Of course, you can pick up a map and drive yourself, but you’ll miss the information provided by the docents, who know everything about each building by the “starchitects”.
A separate tour takes visitors to the Miller House and Garden, a far-flung outpost of the Indianapolis Museum of Art. J. Irwin Miller and his wife, Xenia, commissioned their home in 1953. It combines the architecture of Eero Saarinen, interior design by Alexander Girard, and landscaping by Dan Kiley.
The dining room includes a permanent round table encircled with Eero Saarinen tulip chairs and their iconic pedestal bases.
Mrs. Miller had Alexander Girard design needlepoint cushions for the chairs — each one incorporating the initials of one of the seven family members (the Millers had five children). They were hand-stitched by members of Mrs. Miller’s book club.
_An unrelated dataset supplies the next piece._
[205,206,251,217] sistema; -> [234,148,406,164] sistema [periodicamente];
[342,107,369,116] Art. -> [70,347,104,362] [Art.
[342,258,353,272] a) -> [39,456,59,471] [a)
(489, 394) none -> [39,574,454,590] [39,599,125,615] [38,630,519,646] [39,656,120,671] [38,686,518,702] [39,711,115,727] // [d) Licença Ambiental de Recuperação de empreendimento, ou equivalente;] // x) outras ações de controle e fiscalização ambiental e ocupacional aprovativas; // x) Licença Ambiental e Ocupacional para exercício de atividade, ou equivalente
If the interior walls seem a bit bare, that’s because the entire art collection was sold at auction when the Millers died. Ben Wever, the site manager of the Miller House and Garden, says the collection brought $220 million.
Have a Sundae!
And, then there’s ice cream. In the heart of the walkable streets of Columbus’ compact downtown is Zaharako’s. Take a break from all that modernist design and dig into an old fashioned ice cream sundae (complete with a cherry on top), a milkshake or a dish of plain vanilla ice cream. Or indulge in my personal favorite: a root beer float.
For a sneak peek at the architecture of the town, check out “Columbus“. The indie film, now in national release, premiered at the 2017 Sundance Film Festival and collected top honors at the Valletta Film Festival on Malta.